Over the past week, Director of National Intelligence James Clapper has insisted that the government's PRISM data collection program is only being used to target the communications of non-US citizens outside the country. That’s not very comforting for non-US citizens outside the country. So it should come as no surprise that the EU’s commissioner for justice and fundamental rights, Viviane Reding, has written to US Attorney General Eric Holder voicing concerns that the US government is spying on Europeans’ data.

"I would request that you provide me with explanations and clarifications on the Prism program"

Reuters has obtained a copy of the letter, part of which reportedly reads, "I would request that you provide me with explanations and clarifications on the PRISM program, other US programs involving data collection and search, and laws under which such programs may be authorized." The top EU justice official is also said to have asked whether EU citizens were targeted under PRISM, how much access to data US authorities have, and what people can do to appeal against being monitored.

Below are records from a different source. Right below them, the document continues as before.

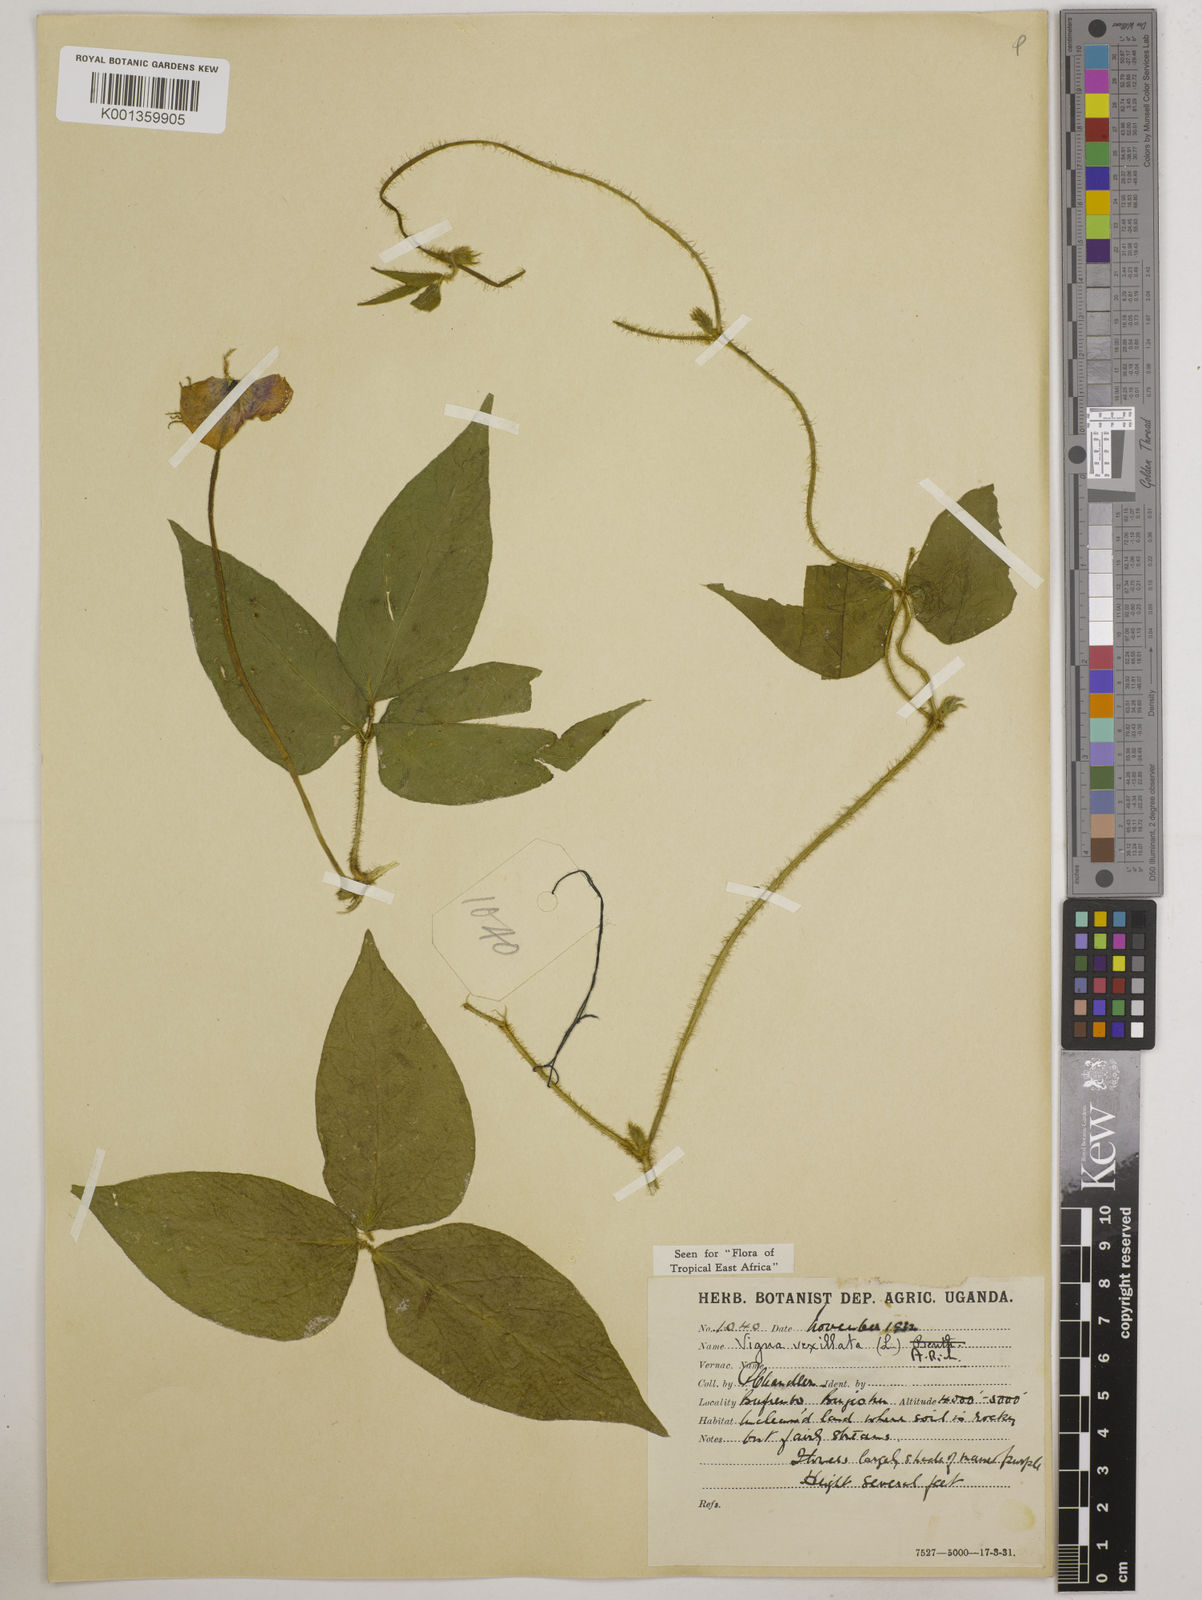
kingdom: Plantae
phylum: Tracheophyta
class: Magnoliopsida
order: Fabales
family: Fabaceae
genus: Vigna
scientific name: Vigna vexillata
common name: Zombi pea
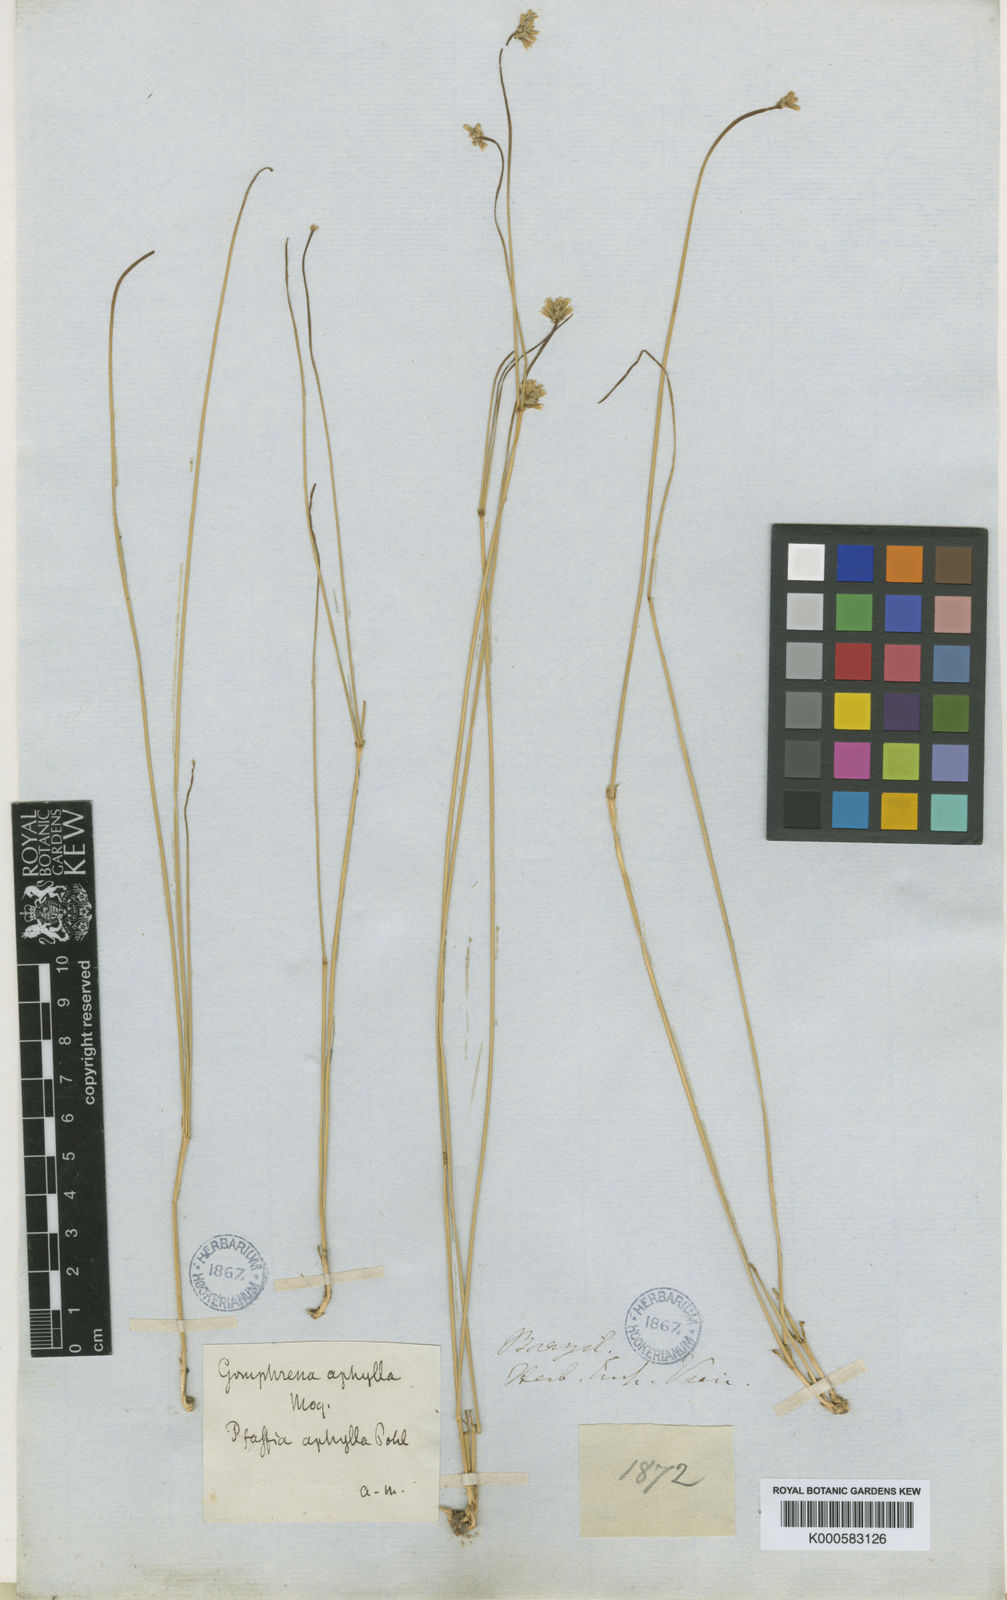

Over the past year, Reding has been at the forefront of several debates surrounding technology and privacy, notably proposing "right to be forgotten" rules related to data retention to the European Parliament and leading the charge against Google’s contentious revisions to its privacy policy. In 2012, reports Reuters, Reding tried to introduce rules establishing legal barriers that would prevent foreign authorities from unilaterally accessing Europeans’ data. However, unnamed officials say that the proposals were watered down by members of the European Commission over concerns about straining EU-US relations. Reding and Holder are scheduled to meet in Dublin on Friday, and we can expect PRISM to figure prominently on the itinerary for discussion.